It follows as a matter of straightforward logic that many competing theories that contradict one another in fundamental ways cannot all be true, and that a great deal of them – that is, theories that are mutually incompatible – are likely to be wrong.
Modern economics begins with Adam Smith and the Classical School, which had two offshoots: (1) Marxism (which in many ways is a development of the thought of David Ricardo) and (2) neoclassical economics.
Around the 1870s, Classical theory was fundamentally reformulated and changed in the so-called marginalist revolution, the great figures of which were Alfred Marshall (1842–1924), Carl Menger (1840–1921), and Léon Walras (1834–1910).
Walras and Marshall stand out as the founders of two main neoclassical traditions. Austrian economics is an offshoot of the work of Carl Menger.

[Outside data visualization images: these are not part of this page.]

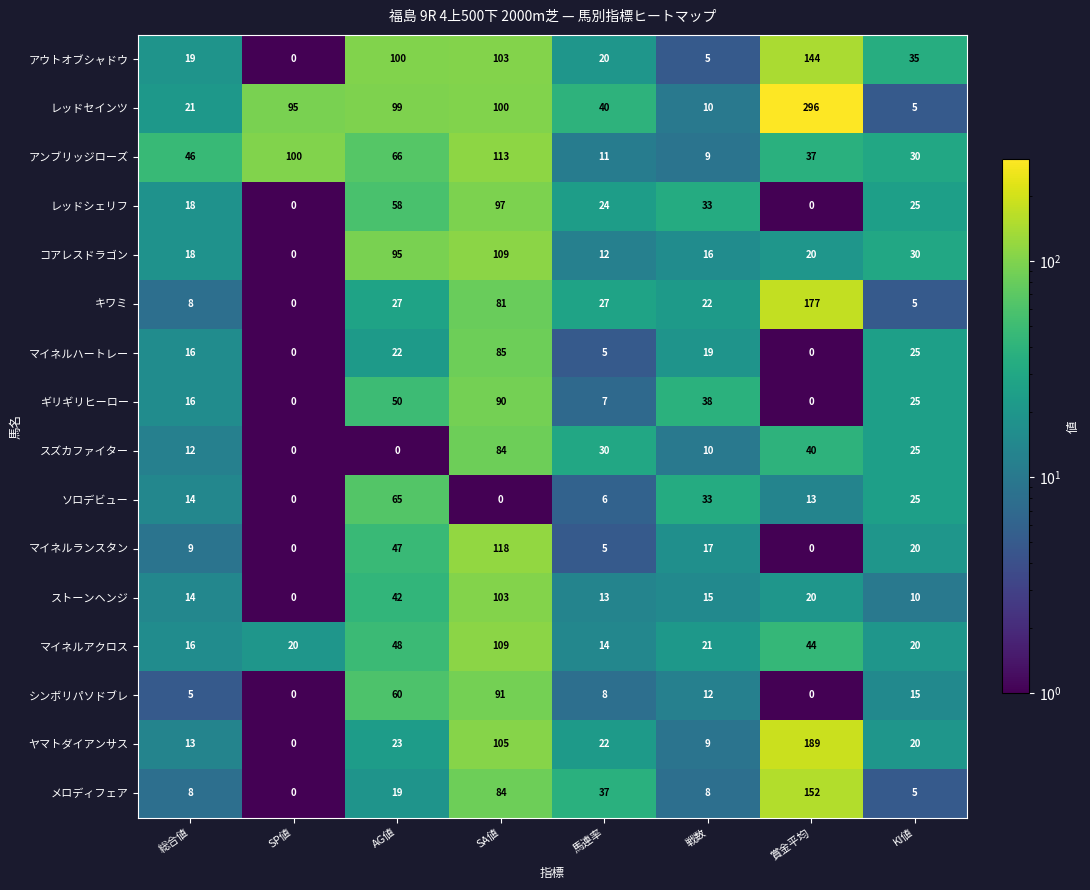

The value of キワミ at 賞金平均 is 177. True or false?

True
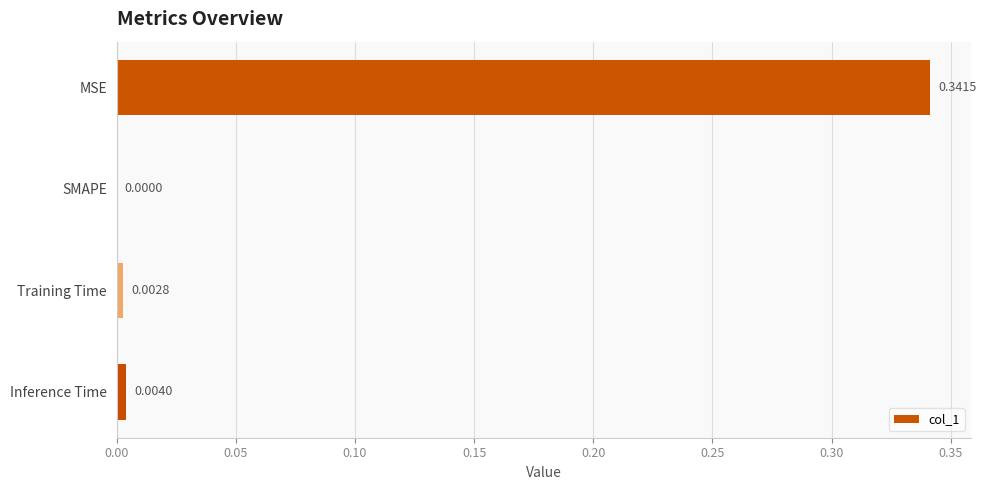

Which category has the highest value across all series?

MSE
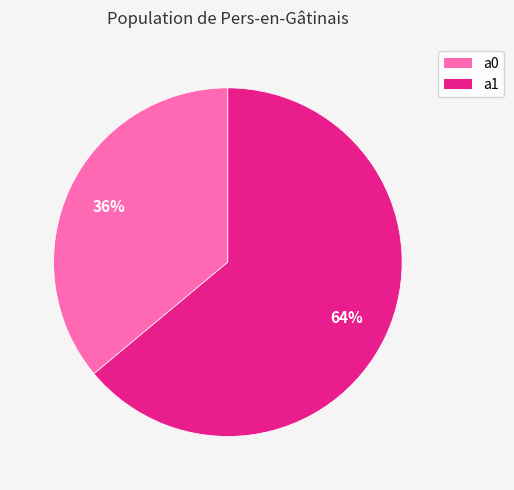

To the nearest percent, what is the combined percentage of a0 and a1?

100%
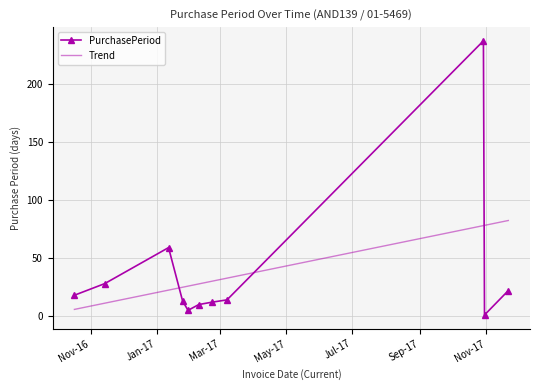

What are all the series names shown in the legend?

PurchasePeriod, Trend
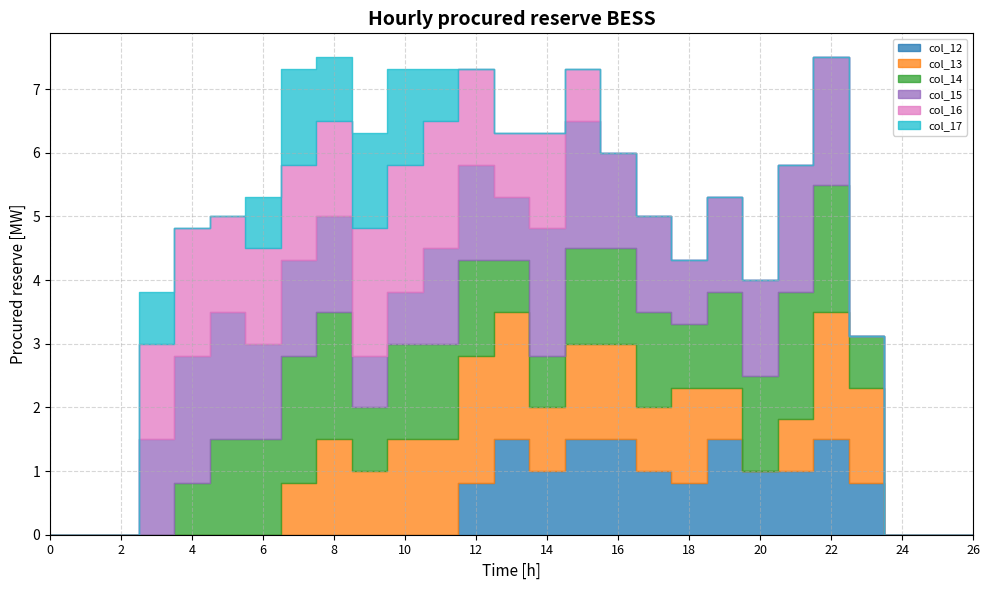

At which category is the sum across all series the highest?

8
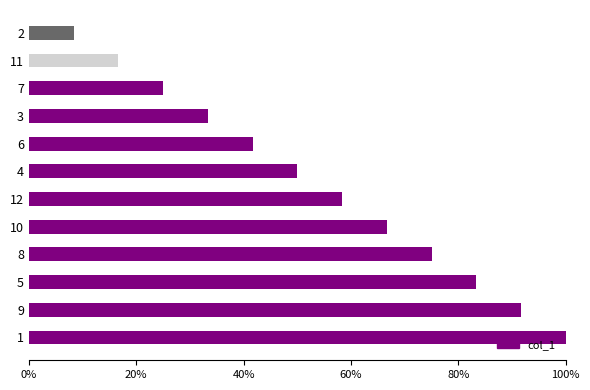

Reading top to bottom, what are all the values shown in this chart?

8.3	16.7	25.0	33.3	41.7	50.0	58.3	66.7	75.0	83.3	91.7	100.0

Both the economics of Marshall and Walras still stands at the heart of modern neoclassical economics, the most important theories of which are listed on the top line, and are as follows:
(1) New Classical economics;
(2) Monetarism;
(3) New Institutionalism, and
(4) New Keynesianism.
The alternative neoclassical tradition that stems from Alfred Marshall leads to probably the most important economist of the past 100 hundred years: John Maynard Keynes.
Keynes began his career as a Marshallian neoclassical economist but by the time of his fundamental work the General Theory of Employment, Interest and Money (1936) Keynes had essentially repudiated the neoclassical paradigm (though admittedly not completely).
Important historical rivals to neoclassical economics are the German Historical School and the Old Institutionalist tradition.
The German Historical School was a major rival of both Classical and neoclassical economics, and it rise to both English and French offshoots but also fundamentally to the Old (American and European) Institutionalist tradition, which by the early 20th century had come to replace the German Historical School as the fundamental competitor to neoclassical economics.
Of course, one must realise that the Old Institutionalists did not all repudiate the neoclassical tradition, and many of them followed the Marshallian neoclassical tradition (Hodgson 2003: 463). Despite this, the Old Institutionalist school had impressive and considerable accomplishments: for example, the early work on administered prices/cost-based prices was done by Gardiner Means, an Old Institutionalist.
Old Institutionalism was a large and influential school in the United States, though not so much in Europe. However, the leading European Old Institutionalists were as follows:
(1) K. William Kapp (1910–1976);
(2) Gunnar Myrdal (1898–1987) and
(3) Karl Polanyi (1886–1964).
A further offshoot of Old Institutionalism was the primitivist/substantivist tradition in ancient economics, the leading figures of which were Karl Polanyi (1886–1964) and Moses I. Finley (1912–1986). Moses Finley wrote a highly influential book on the economies of ancient Greece and Rome called The Ancient Economy (1973; rev. edn. 1999), which rejects many aspects of modern neoclassical economics and is firmly in the Old Institutionalist tradition (although some of Finley’s more extreme views are no longer held even by modern Institutionalists).
Today modern non-neoclassical Institutionalist economics continues to be an alternative to the mainstream neoclassical tradition, but it is the Post Keynesian school that arguably has done most to advance economics in the non-neoclassical tradition of John Maynard Keynes.